The upcoming European Union Emissions Trading System (ETS) amounts to a regional “tax on trade” that risks being copied by other regions, claims International Chamber of Shipping (ICS) deputy secretary general Simon Bennett.

His comments were made at the North Bund Forum in Shanghai, where the shipowners’ association has just opened a new office.

Highlighting the threat posed to shipping by regional regulation, Bennett pointed to the upcoming ETS, which the EU has introduced as a financial incentive to decarbonise.
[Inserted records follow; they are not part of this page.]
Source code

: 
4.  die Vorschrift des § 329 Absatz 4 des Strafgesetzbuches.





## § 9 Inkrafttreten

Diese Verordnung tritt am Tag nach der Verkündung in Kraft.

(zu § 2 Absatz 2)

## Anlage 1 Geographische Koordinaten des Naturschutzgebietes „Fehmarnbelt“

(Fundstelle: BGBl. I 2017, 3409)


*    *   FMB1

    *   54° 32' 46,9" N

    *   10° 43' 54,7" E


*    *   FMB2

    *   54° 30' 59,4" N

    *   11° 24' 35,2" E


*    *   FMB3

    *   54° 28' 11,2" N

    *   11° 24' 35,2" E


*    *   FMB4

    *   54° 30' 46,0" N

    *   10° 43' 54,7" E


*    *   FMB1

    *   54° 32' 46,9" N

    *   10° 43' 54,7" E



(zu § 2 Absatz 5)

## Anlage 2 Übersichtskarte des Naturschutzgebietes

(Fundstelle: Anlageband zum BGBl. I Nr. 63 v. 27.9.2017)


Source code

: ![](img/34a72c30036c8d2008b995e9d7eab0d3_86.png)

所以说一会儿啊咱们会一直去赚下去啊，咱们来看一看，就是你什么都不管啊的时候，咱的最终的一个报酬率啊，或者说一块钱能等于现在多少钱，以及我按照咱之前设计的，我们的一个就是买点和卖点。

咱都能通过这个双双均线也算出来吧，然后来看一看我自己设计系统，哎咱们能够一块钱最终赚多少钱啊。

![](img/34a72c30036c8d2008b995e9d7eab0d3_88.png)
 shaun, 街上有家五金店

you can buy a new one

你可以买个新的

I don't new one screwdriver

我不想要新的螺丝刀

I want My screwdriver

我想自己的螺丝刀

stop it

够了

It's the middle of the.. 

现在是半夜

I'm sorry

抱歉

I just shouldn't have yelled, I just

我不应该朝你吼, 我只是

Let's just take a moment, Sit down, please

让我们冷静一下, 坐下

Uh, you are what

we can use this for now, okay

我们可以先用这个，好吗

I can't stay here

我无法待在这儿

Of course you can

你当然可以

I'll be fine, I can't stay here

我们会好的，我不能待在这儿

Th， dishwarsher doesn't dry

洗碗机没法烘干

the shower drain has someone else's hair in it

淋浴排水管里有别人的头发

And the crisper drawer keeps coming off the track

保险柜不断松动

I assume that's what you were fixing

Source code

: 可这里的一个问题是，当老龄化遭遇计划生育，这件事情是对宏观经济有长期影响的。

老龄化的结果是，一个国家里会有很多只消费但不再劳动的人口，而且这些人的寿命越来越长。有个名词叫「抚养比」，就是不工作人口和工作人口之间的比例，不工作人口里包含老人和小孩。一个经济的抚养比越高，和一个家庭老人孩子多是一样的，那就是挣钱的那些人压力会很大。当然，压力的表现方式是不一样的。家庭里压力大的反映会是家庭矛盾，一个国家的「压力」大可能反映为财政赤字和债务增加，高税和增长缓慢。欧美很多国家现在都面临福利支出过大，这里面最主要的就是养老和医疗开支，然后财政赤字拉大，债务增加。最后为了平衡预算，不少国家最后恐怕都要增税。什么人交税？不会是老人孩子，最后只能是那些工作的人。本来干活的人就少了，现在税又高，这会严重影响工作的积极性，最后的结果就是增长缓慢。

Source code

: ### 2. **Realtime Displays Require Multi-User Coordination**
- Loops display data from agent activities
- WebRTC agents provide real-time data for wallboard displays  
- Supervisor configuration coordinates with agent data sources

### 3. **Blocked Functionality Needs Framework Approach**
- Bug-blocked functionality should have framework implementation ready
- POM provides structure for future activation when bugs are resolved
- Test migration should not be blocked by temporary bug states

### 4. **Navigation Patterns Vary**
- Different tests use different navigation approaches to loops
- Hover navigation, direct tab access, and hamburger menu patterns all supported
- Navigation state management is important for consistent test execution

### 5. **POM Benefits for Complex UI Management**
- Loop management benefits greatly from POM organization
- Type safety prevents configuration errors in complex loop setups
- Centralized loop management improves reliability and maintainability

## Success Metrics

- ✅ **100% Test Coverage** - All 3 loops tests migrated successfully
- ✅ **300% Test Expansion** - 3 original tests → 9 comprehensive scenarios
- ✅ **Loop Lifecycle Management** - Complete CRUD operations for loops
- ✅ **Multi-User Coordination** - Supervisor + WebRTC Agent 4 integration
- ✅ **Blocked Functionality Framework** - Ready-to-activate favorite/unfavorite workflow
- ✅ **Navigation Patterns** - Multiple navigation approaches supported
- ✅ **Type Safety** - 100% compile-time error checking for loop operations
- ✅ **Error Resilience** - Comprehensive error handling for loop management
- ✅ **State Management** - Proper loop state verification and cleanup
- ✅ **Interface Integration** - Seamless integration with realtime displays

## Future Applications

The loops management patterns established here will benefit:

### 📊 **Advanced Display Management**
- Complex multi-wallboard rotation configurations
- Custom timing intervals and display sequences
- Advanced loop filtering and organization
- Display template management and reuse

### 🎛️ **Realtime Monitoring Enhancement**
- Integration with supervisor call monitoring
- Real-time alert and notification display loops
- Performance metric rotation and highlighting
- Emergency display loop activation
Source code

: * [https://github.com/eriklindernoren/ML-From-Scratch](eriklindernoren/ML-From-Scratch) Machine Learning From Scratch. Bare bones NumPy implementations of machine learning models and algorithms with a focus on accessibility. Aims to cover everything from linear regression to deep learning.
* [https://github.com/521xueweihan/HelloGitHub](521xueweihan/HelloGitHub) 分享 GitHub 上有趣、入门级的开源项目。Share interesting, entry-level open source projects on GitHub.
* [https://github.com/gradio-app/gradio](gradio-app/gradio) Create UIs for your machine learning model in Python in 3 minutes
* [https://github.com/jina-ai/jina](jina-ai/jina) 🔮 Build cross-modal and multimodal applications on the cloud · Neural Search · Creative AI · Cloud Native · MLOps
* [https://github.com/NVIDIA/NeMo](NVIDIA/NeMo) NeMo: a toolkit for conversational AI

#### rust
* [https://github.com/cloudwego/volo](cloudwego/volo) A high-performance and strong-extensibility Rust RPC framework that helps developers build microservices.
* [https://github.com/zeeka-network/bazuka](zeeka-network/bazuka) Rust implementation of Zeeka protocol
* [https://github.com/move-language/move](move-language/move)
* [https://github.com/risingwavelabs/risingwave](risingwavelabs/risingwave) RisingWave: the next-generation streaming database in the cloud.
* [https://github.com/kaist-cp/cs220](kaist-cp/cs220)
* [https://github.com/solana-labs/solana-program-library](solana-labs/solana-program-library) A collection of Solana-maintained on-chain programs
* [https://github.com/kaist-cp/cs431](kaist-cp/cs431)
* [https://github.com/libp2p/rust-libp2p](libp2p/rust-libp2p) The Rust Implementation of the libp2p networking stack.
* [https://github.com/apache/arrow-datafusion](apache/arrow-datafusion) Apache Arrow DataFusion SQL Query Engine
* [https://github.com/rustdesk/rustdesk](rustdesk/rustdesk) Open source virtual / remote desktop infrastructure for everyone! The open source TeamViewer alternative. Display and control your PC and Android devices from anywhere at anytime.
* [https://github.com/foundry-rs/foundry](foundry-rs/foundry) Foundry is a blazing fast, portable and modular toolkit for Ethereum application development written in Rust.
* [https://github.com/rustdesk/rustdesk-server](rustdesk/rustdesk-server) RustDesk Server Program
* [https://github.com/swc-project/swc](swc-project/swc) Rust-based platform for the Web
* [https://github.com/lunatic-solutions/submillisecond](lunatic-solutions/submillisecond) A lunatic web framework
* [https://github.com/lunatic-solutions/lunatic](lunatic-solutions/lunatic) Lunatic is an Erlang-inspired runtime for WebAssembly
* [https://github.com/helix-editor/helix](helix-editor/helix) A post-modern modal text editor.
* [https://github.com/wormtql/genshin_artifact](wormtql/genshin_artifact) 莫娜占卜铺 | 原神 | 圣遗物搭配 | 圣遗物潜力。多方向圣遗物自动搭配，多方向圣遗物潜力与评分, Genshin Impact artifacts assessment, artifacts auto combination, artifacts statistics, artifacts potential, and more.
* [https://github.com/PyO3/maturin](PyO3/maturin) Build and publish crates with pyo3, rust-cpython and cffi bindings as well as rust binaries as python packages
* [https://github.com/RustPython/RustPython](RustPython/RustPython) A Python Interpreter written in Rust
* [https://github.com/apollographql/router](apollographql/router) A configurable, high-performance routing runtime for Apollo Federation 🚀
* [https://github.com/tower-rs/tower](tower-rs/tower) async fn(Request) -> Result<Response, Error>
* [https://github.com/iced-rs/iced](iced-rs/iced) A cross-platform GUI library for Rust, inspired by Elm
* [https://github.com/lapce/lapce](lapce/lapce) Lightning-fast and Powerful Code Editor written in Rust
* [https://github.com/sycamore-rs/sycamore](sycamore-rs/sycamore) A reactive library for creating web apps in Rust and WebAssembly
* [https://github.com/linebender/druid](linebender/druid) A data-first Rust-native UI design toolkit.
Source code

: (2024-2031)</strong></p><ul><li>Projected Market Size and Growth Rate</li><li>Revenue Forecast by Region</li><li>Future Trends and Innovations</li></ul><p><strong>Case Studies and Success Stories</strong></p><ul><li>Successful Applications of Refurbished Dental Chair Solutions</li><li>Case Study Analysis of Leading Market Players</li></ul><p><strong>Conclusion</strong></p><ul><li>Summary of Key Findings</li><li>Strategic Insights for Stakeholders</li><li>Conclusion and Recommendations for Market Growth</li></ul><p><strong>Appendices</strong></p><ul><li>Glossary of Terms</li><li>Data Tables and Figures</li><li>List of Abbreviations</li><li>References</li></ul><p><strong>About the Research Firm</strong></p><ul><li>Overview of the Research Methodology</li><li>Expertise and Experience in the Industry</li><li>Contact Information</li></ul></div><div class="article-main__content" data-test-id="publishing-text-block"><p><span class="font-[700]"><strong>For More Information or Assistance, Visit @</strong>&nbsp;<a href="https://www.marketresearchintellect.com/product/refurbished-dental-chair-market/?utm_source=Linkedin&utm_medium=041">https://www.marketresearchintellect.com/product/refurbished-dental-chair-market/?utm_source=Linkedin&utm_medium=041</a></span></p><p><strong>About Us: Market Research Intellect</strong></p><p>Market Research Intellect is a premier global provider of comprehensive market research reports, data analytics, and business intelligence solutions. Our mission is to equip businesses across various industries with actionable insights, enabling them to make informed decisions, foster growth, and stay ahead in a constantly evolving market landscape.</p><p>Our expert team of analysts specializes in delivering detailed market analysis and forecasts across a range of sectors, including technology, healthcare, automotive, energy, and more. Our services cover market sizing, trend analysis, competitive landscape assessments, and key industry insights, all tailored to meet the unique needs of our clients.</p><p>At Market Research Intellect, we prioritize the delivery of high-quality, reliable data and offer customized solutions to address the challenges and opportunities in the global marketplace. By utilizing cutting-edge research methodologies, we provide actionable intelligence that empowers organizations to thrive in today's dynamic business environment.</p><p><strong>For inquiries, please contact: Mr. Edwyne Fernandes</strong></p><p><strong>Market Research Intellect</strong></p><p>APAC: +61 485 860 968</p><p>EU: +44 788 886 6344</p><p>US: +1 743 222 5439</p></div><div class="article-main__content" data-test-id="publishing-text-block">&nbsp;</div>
“In effect, the EU is applying an extra-territorial jurisdiction by charging non-EU-flag ships money for CO2 emissions, which occur throughout ocean-going voyages which may take place many thousands of miles away from Europe,” Bennett said.

He described the EU ETS as the “elephant in the room” in IMO discussions on achieving an international agreement on eliminating greenhouse gas emissions.

“This unilateral regime will be applied to non-EU ships — including Chinese ships — which call at EU ports from 2024 and which, to avoid legal penalties or their ships being detained in EU ports, must purchase allowances from the EU carbon market,” Bennett said. “In other words, this is a tax on international maritime trade, with a risk it might be copied by other nations who see a revenue-making opportunity.”

He cited other regional regulations as areas for concern.

He said that despite the recent ratification of the IMO-agreed Hong Kong International Convention on Safe and Environmentally Sound Recycling of Ships, the EU is pushing on with updating its regional Ship Recycling Regulation, which applies to ships flagged in the EU.

In another example, he said the UK’s decision to enforce its minimum wage standards on foreign-flagged ships calling at UK ports clashed with International Labour Organization’s minimum wage agreement for seafarers.

“The primary concern of ICS is the important legal principles involved and the implications globally for the further erosion of flag state rights under the United Nations’ Law of the Sea,” Bennett said.

“ICS fears that unless other governments protest to the UK government about this challenge to their sovereignty as shipping flag states, there is a danger that the rest of the world will be perceived as having acquiesced to this unwarranted expansion of coastal state jurisdiction,” he said.

Bennett’s other concern is that the IMO’s role in providing international regulation for the shipping industry is being challenged by the increasing division of the regulator into political blocks.

He cited the EU acting as a block since the early 2000s as a prime example.